▶ [EXCERPTED DATA]:
-- -- --

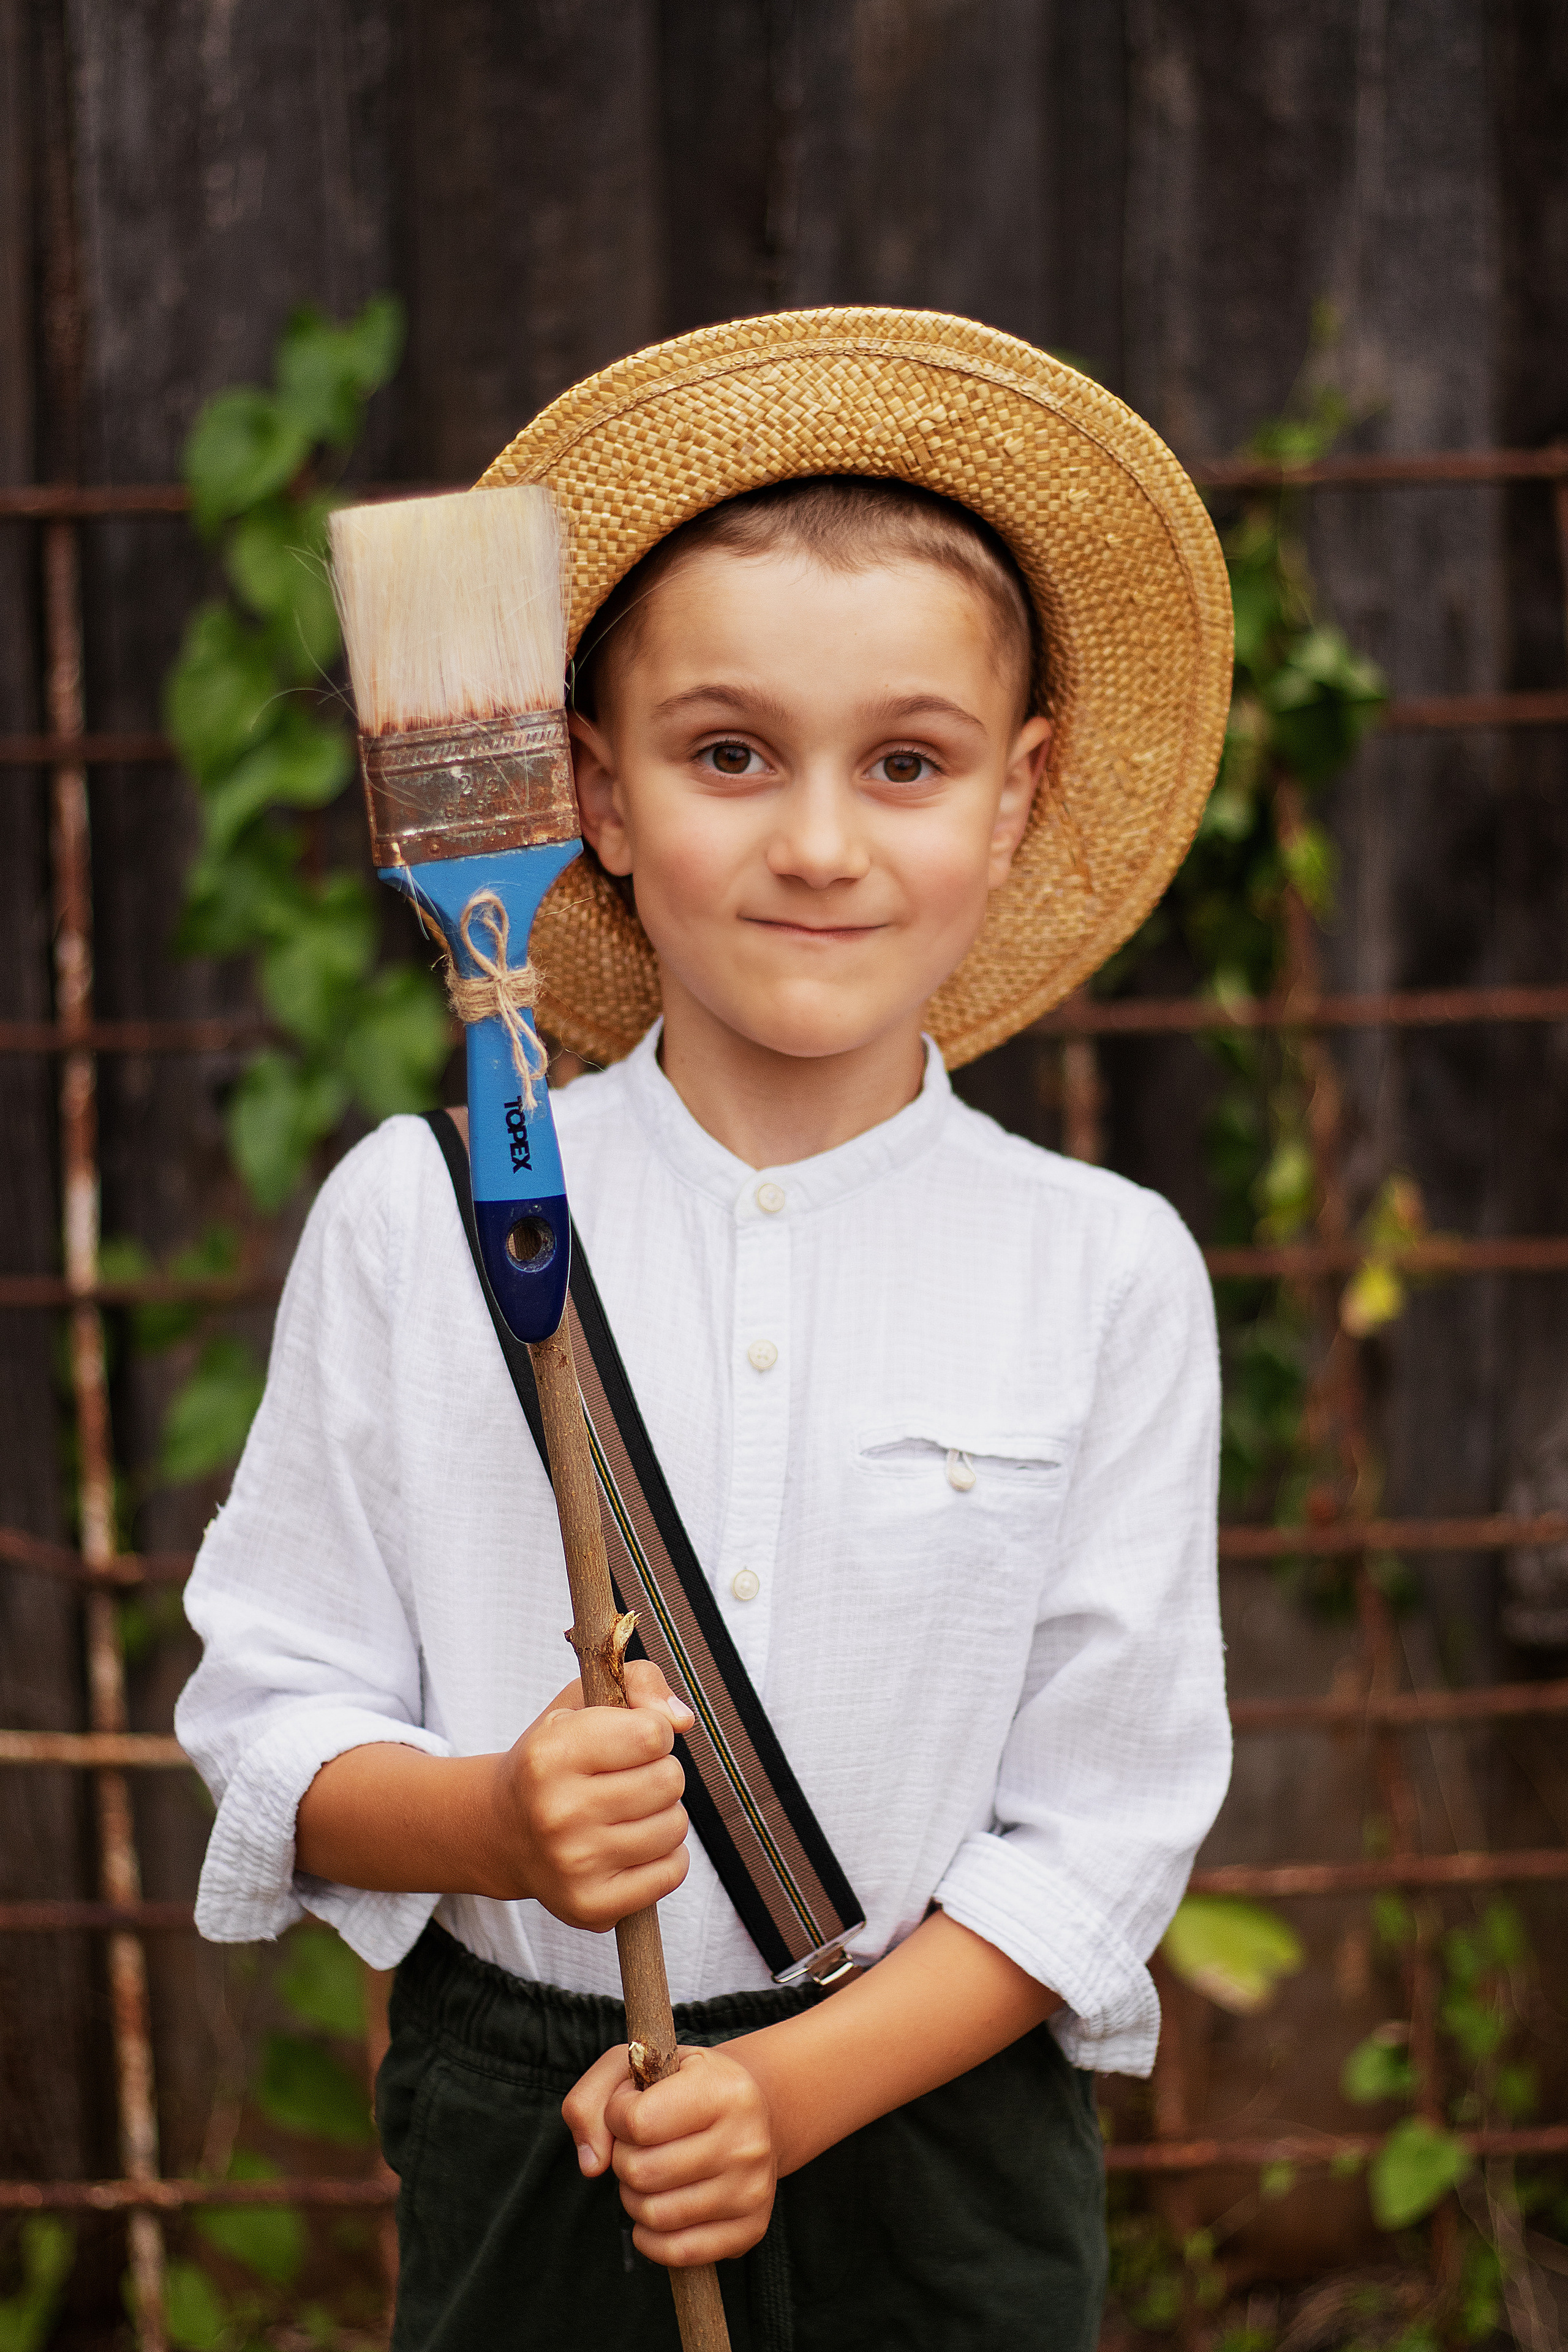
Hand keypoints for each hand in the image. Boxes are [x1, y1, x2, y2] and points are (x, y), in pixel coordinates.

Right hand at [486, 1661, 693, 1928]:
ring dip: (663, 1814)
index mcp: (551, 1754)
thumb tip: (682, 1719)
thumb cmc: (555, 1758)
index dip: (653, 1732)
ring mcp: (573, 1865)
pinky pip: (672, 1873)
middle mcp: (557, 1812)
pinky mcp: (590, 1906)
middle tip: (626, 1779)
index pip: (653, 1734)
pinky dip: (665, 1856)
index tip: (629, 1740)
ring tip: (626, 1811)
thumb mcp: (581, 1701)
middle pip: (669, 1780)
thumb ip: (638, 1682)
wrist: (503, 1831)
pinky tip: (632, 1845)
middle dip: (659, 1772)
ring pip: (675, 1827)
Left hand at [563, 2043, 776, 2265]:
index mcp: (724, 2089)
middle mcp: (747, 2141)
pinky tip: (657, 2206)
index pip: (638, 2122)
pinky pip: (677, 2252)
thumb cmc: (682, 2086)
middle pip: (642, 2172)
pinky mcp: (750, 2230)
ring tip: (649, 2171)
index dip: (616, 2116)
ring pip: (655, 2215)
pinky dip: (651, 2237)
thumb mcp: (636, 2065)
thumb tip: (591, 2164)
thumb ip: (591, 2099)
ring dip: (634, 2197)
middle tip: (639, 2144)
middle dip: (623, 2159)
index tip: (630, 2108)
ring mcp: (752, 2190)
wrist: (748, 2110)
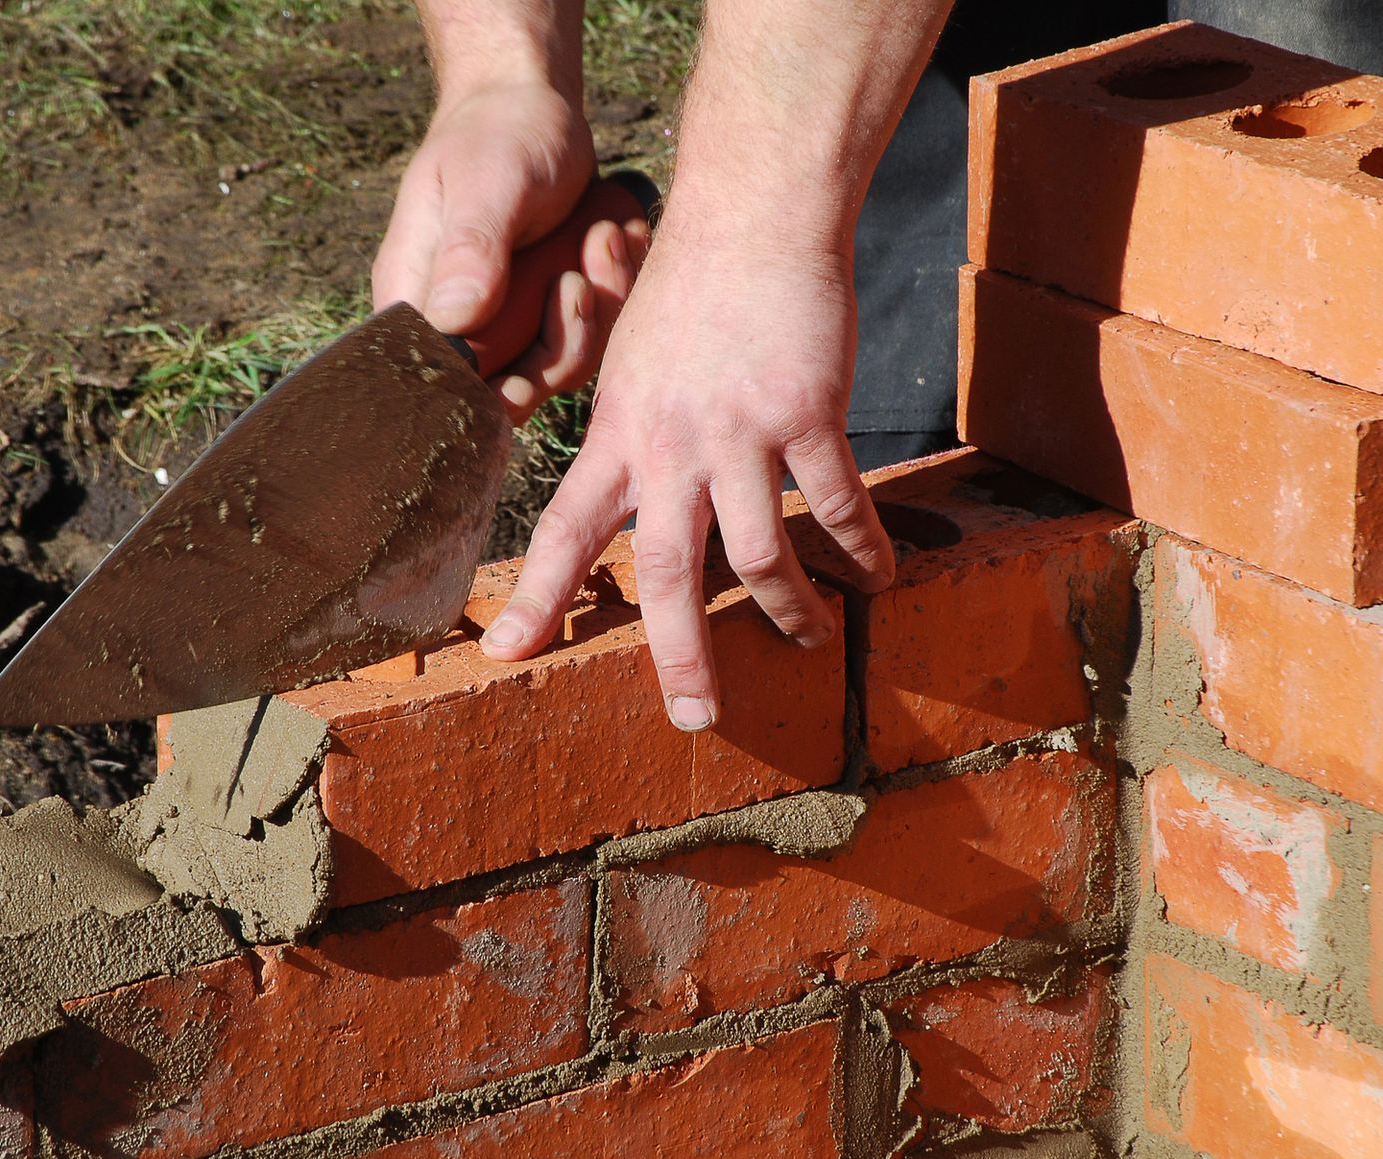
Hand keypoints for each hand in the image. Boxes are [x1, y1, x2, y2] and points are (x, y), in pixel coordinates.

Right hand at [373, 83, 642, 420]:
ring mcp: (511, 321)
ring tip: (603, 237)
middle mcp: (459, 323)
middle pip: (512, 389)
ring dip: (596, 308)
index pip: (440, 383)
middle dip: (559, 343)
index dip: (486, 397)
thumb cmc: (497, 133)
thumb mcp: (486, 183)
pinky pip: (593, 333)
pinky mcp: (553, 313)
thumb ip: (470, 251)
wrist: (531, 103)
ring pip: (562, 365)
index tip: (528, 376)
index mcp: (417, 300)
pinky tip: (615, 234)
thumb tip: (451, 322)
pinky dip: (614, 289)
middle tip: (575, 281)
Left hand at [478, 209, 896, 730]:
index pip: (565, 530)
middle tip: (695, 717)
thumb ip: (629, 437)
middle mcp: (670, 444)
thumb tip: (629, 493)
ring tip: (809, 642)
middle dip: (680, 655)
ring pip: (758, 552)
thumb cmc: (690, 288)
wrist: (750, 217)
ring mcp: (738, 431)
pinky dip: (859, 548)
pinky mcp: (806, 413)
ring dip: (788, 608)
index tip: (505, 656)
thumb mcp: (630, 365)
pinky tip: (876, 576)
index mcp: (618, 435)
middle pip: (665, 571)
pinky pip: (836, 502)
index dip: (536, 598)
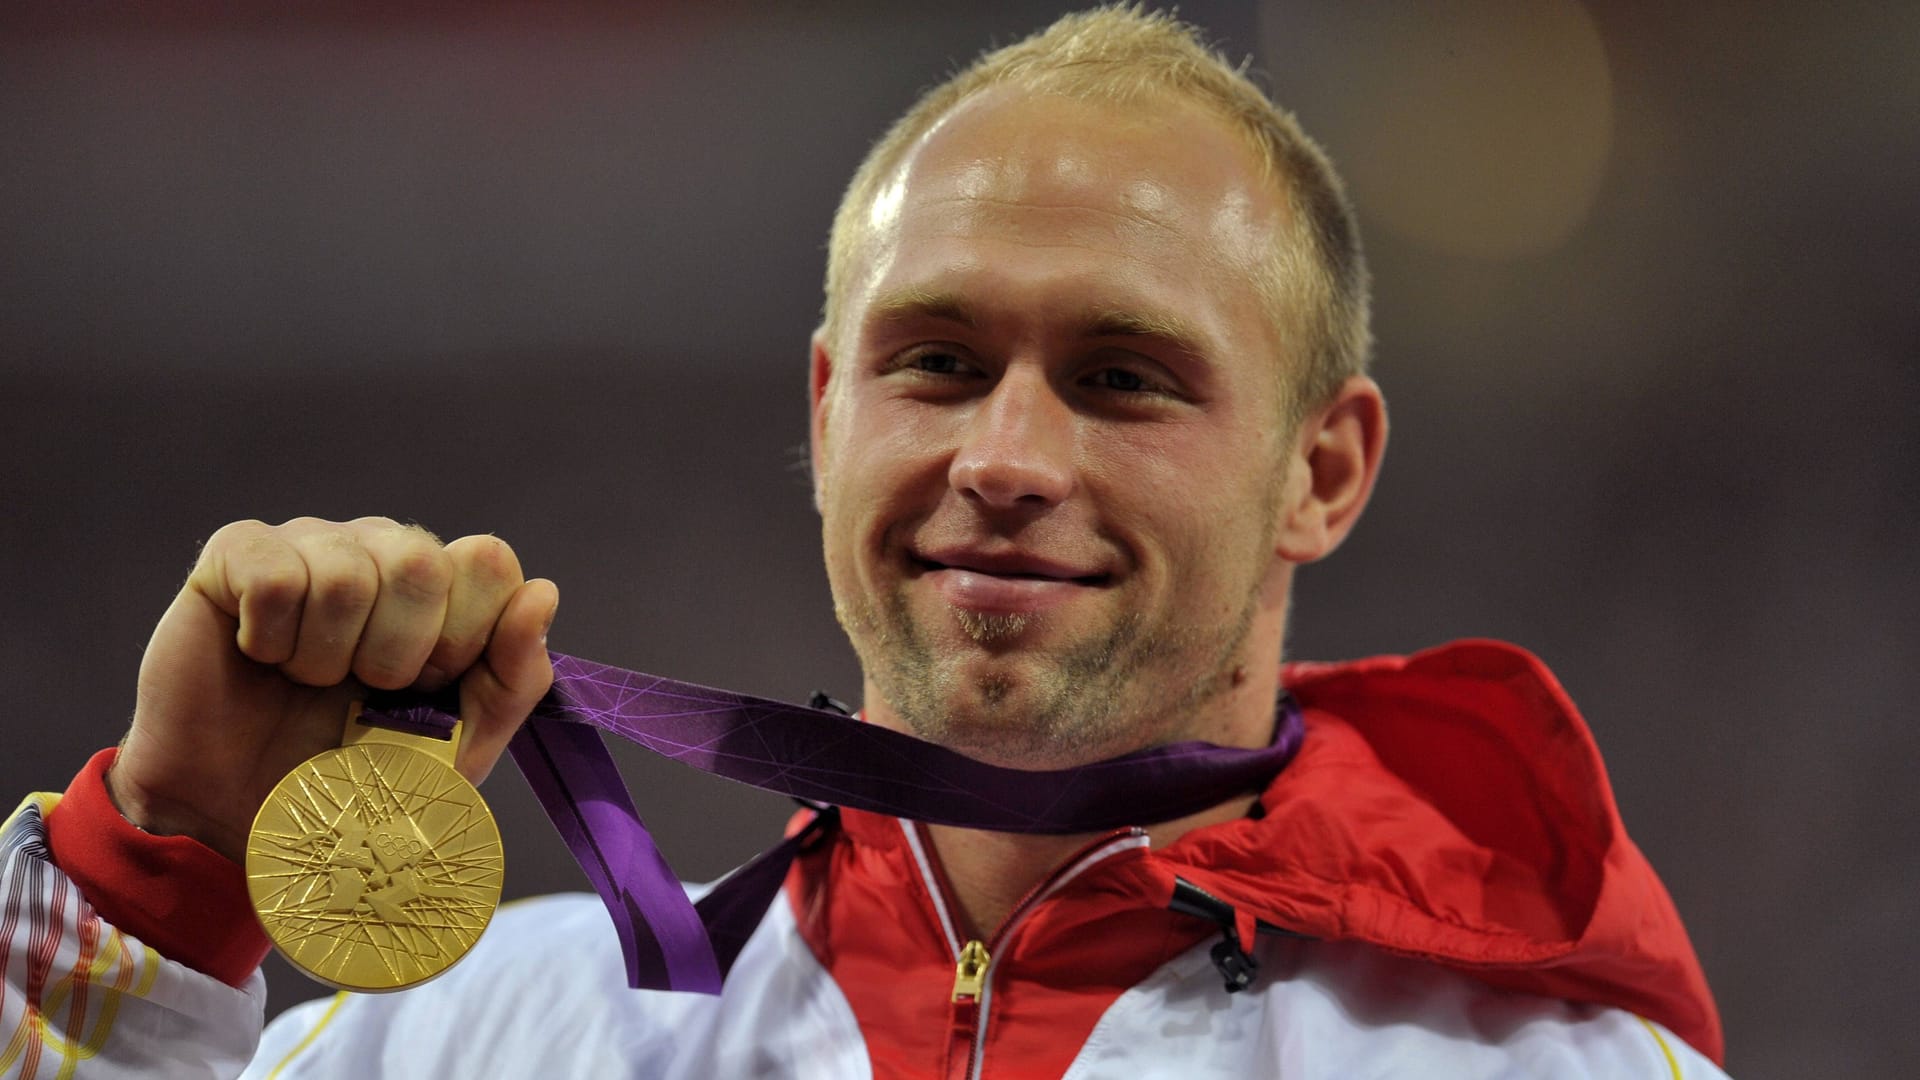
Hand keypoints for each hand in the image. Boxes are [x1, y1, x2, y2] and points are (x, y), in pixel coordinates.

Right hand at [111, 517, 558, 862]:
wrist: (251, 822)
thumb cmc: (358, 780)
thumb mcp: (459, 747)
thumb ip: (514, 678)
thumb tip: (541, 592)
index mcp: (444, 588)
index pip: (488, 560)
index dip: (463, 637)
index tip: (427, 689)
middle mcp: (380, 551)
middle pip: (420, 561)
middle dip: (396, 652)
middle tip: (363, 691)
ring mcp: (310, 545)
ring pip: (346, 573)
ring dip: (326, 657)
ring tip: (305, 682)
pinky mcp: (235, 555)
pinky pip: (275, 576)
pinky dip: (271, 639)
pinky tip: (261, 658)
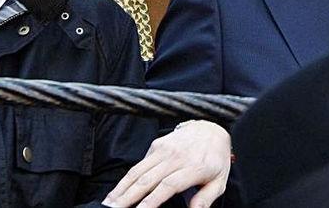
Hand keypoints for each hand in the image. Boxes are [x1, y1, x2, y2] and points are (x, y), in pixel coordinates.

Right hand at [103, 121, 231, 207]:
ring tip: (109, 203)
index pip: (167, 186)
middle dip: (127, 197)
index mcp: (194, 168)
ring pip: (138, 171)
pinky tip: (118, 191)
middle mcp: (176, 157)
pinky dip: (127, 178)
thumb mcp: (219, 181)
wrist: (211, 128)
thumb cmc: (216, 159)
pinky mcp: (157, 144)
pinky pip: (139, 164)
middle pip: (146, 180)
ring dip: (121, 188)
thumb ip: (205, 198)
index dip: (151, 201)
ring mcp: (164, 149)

-- -- --

▶ [WHAT TO PRODUCE]: Leave the pictures out and print the records above exactly as they stand.

▶ [ANSWER AREA]:
Hand keypoints for each hand in the image. Boxes are [x1, y1, x2, y2] and points are (x, y), in pixel coordinates.

Right hand at [486, 1661, 693, 1928]:
ring dip: (663, 1814)
index mcp: (551, 1754)
thumb tip: (682, 1719)
thumb cmc: (555, 1758)
index dip: (653, 1732)
ring mcp: (573, 1865)
pinky pip: (672, 1873)
middle mcp: (557, 1812)
pinky mcp: (590, 1906)
middle tip: (626, 1779)
index pip: (653, 1734)
pinky dip: (665, 1856)
index tip: (629, 1740)
ring tip: (626, 1811)
thumb mcp: (581, 1701)
middle pip: (669, 1780)
thumb ip: (638, 1682)
wrist: (503, 1831)
pinky tip: (632, 1845)
middle dip: (659, 1772)
ring pip: (675, 1827)
Left hand at [563, 2043, 776, 2265]:
index mcp: (724, 2089)
middle mcp: (747, 2141)
pinky tip: (657, 2206)
index pip: (638, 2122)
pinky pip: (677, 2252)
thumb cmc: (682, 2086)
middle pip: (642, 2172)
pinky mcp: (750, 2230)
ring tip: (649, 2171)
index dip: (616, 2116)
ring pip: (655, 2215)
pinky dip: (651, 2237)
thumb mcp: (636, 2065)
thumb tip: (591, 2164)
thumb ip: (591, 2099)
ring dip: (634, 2197)
middle tip: (639, 2144)
middle dip: (623, 2159)
index tip: (630, 2108)
ring mcp: (752, 2190)
wrist: (748, 2110)
Hand keypoints for each hand in the image. Boxes are [x1, y1, x2, y2] and points are (x, y), in pixel coordinates.

Right hand at [373, 83, 642, 420]:
ring mcp: (511, 321)
ring tip: (603, 237)
middle mcp: (459, 323)
middle pip: (512, 389)
ring dip: (596, 308)
index pip: (440, 383)
middle dip: (559, 343)
index dip: (486, 397)
thumb cmc: (497, 133)
thumb mcp: (486, 183)
pinky pip: (593, 333)
pinky mcp: (553, 313)
thumb ip: (470, 251)
wrist: (531, 103)
ring pip: (562, 365)
index tip: (528, 376)
index mcp: (417, 300)
pinky tip: (615, 234)
thumb tip: (451, 322)
pinky dip: (614, 289)
middle tip: (575, 281)
Left hand at [478, 209, 896, 730]:
index pip: (565, 530)
middle tip: (695, 717)
thumb ip: (629, 437)
middle mcp: (670, 444)
thumb tip: (629, 493)
ring tip: (809, 642)
middle dip: (680, 655)
ring pip: (758, 552)
thumb cmc: (690, 288)
wrist: (750, 217)
ring mcp: (738, 431)
pinky dip: (859, 548)
pinky mcp: (806, 413)
ring dip: (788, 608)
index tip: (505, 656)
thumb mcp: (630, 365)
pinky tip: (876, 576)
index mcp: (618, 435)
middle pip: (665, 571)
pinky pip: (836, 502)
index dip: (536, 598)
Hand keypoints for each hand in the image. Boxes are [x1, y1, x2, y2] and points are (x, y), in pixel coordinates.

Right hand at [111, 517, 558, 862]:
wrist: (251, 822)
thumb cmc: (358, 780)
thumb mcp: (459, 747)
thumb ip: (514, 678)
thumb tip: (541, 592)
index mcp: (444, 588)
index pip: (488, 560)
index dip: (463, 637)
index tip: (427, 689)
middle mcp: (380, 551)
middle pip: (420, 561)
middle dip: (396, 652)
middle tip: (363, 691)
ring mcp: (310, 545)
ring pip: (346, 573)
ring dip: (326, 657)
ring tip: (305, 682)
pinky mcp: (235, 555)
pinky pip: (275, 576)
pinky dip: (271, 639)
pinky tip: (261, 658)
Hand keypoints for each hand in the image. Boxes are [x1, y1, x2, y2] and points are (x, y), in pixel coordinates.

Right hand at [103, 121, 231, 207]:
ring tip: (109, 203)
index pip: (167, 186)
middle dip: (127, 197)
index mcp: (194, 168)
ring pip: (138, 171)
pinky tip: (118, 191)
middle mcp: (176, 157)
pinky dip: (127, 178)
thumb mcp: (219, 181)
wrist: (211, 128)
thumb cmc: (216, 159)
pinky mcp: (157, 144)
pinky pip: (139, 164)
middle pip: (146, 180)
ring dip: (121, 188)
thumb ip: (205, 198)
index dip: (151, 201)
ring mcp: (164, 149)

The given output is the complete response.